Oleh: Sirajuddin Bariqi
Perempuan haidh boleh berpuasa. Wacana tersebut sempat ramai beberapa waktu lalu. Mereka yang melemparkan wacana tersebut berargumen bahwa tidak ada ayat al-Quran yang secara spesifik melarang seorang perempuan yang sedang haidh untuk berpuasa. Mereka juga melakukan ‘pembacaan yang berbeda’ terhadap hadits riwayat ‘Aisyah ra. tentang perintah meng-qadha’ puasa dan tidak meng-qadha’ salat.
عن معاذة بنت عبد الله العدوية قالت: سألت عائشة فقلت: ما بال الخائض تقضي الصوم، ولا تقضي الصلاة. فقالت: أحرورية أنت؟ قلت: لست بحرورية، ولكني أسأل. قالت: كان يصيبنا ذلك، فنؤمر بقضاء الصوم ولا نؤمر بقضاء الصلاة (رواه البخارى و مسلم)
Artinya, “dari Muadzah binti Abdullah al-‘Adawiyyah, dia berkata: saya bertanya kepada ‘Aisyah, seraya berkata: “kenapa perempuan yang sedang haidh meng-qadha’ puasa dan tidak meng-qadha’ salat?”. Maka ‘Aisyah menjawab: “apakah kamu dari golongan Haruriyah?”. Saya menjawab: “saya bukan Haruriyah, tetapi saya hanya bertanya”. ‘Aisyah menjawab: “kami dahulu juga mengalami haidh, maka kami diperintahkan untuk meng-qadha’ puasa dan tidak diperintahkan untuk meng-qadha’ salat”. (HR. al-Bukhari dan Muslim).

[Baris-baris dari sebuah dataset]

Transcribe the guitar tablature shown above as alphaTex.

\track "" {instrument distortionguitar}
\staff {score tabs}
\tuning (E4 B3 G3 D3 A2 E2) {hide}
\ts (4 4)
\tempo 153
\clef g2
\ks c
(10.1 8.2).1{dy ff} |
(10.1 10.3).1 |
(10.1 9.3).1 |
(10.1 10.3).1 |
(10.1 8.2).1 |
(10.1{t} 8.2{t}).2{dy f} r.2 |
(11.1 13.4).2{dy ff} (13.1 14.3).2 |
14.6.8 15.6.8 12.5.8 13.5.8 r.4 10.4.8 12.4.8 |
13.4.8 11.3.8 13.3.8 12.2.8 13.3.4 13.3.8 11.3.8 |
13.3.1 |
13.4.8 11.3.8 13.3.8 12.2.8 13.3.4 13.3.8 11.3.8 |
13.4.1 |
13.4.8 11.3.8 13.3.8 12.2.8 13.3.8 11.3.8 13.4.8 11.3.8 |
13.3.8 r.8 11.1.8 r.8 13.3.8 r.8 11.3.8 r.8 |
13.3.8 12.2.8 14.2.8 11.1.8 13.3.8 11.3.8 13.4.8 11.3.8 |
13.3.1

---

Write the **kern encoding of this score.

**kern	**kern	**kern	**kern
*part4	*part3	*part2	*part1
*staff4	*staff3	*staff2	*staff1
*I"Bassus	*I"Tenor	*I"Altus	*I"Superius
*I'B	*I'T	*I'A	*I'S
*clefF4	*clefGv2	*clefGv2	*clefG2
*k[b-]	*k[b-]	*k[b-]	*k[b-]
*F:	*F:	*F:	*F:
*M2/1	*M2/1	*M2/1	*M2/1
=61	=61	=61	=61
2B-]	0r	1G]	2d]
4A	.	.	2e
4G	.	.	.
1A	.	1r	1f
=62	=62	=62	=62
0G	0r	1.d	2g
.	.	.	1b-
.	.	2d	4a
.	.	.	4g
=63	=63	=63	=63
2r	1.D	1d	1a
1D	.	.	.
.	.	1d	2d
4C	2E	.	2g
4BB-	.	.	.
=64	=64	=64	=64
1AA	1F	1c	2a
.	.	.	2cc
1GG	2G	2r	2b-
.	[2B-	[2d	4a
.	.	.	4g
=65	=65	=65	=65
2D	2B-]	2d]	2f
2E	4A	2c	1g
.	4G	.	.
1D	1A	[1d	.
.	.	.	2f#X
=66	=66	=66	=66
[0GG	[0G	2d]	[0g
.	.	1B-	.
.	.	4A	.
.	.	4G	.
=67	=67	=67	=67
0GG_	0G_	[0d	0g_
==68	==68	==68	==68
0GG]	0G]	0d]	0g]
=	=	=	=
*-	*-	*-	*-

...

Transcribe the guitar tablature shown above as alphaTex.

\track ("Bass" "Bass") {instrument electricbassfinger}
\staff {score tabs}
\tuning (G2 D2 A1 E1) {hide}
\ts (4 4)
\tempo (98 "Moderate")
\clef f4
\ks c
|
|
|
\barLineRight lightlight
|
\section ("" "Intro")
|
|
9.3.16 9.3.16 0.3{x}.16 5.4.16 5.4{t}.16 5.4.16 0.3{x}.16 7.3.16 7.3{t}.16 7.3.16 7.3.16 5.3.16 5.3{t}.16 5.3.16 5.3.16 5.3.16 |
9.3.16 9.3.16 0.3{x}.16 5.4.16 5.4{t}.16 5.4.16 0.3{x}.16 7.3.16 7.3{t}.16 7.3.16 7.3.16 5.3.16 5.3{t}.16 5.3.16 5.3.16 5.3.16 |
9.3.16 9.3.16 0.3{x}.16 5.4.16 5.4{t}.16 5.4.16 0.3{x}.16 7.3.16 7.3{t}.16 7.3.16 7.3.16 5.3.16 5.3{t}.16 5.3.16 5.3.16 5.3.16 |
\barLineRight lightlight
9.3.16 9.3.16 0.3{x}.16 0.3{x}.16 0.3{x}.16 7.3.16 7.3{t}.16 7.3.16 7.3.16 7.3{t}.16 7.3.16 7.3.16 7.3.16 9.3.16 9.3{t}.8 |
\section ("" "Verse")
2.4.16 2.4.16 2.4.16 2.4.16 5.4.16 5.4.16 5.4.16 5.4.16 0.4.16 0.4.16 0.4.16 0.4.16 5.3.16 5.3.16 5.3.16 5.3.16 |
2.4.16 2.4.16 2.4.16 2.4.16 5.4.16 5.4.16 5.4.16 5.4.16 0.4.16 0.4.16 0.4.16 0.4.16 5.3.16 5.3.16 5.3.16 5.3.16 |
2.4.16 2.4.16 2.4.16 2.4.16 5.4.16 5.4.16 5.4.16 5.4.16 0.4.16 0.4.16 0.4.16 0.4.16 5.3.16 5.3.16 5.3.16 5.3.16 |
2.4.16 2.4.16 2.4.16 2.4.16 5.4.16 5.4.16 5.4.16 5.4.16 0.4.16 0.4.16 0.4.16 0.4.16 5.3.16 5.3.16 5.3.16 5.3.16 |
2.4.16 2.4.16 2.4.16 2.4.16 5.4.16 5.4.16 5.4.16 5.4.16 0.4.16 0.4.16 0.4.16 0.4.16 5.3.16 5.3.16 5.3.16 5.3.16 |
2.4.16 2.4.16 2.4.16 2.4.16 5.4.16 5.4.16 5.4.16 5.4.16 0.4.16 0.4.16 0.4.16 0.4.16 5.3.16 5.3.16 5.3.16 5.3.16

Instruksi Tertulis —
Teruskan kutipan tentang puasa bagi perempuan haidh, mulai setelah kalimat terakhir yang tercantum. Item-item ini sama sekali tidak berperan di sini.

Jawaban Tertulis —
Menurut Ketua Majelis Hukum dan Ham PP ‘Aisyiyah Atiyatul Ulya, riwayat dari ‘Aisyah ra. itu dengan jelas menunjukkan praktik yang dilakukan oleh sahabat perempuan pada masa Nabi. Bahwa Nabi memerintahkan untuk mengganti puasa dan tidak memerintahkan untuk mengganti salat bagi perempuan yang sedang haidh. Hadits itu pula yang menjadi dasar argumen bagi Majelis Tarjih dan Tajdid ketika memutuskan bahwa perempuan haidh tidak boleh berpuasa dan harus menggantinya di lain waktu.
Pendapat ini juga masyhur dipegang para ulama. Bahwa haidh merupakan penghalang (mani’) bagi perempuan untuk melaksanakan puasa dan salat.
“Ketika membaca teks hadits tentang ‘Aisyah yang merespon Muadzah, saya mengambil pemahaman bahwa pada masa dahulu pun sudah ada yang mempertanyakan kenapa perempuan meng-qadha’ puasa dan tidak meng-qadha’ salat. Meskipun teks hadits tidak menjelaskan secara langsung, tetapi jelas menunjukkan bahwa persoalan tersebut sudah muncul sejak dulu,” ujar Ulya.
Yang (juga) menarik dari hadits tersebut, menurut Ulya, adalah penyebutan ‘golongan Haruriyah’ oleh ‘Aisyah ra. Ulya menjelaskan bahwa Haruriyah merupakan suatu golongan yang dinisbatkan kepada sebuah daerah yang terletak sekitar 2 mil dari Kuffah, Irak, bernama Harura. “Mereka inilah yang ditengarai mula-mula melakukan pemberontakan terhadap kepemimpinan Ali bin Abi Thalib setelah peristiwa arbitrase atau tahkim,” jelasnya.
Haruriyah, oleh karenanya, merupakan kaum Khawarij. Lebih lanjut, Ulya menjelaskan bahwa mereka lebih mendahulukan akal/logika dibandingkan hadits Nabi saw. Bahkan ada di antara mereka yang tidak mempercayai hadits Nabi sebagai sumber hukum kedua dalam Islam.
Asumsi “Bisa Jadi”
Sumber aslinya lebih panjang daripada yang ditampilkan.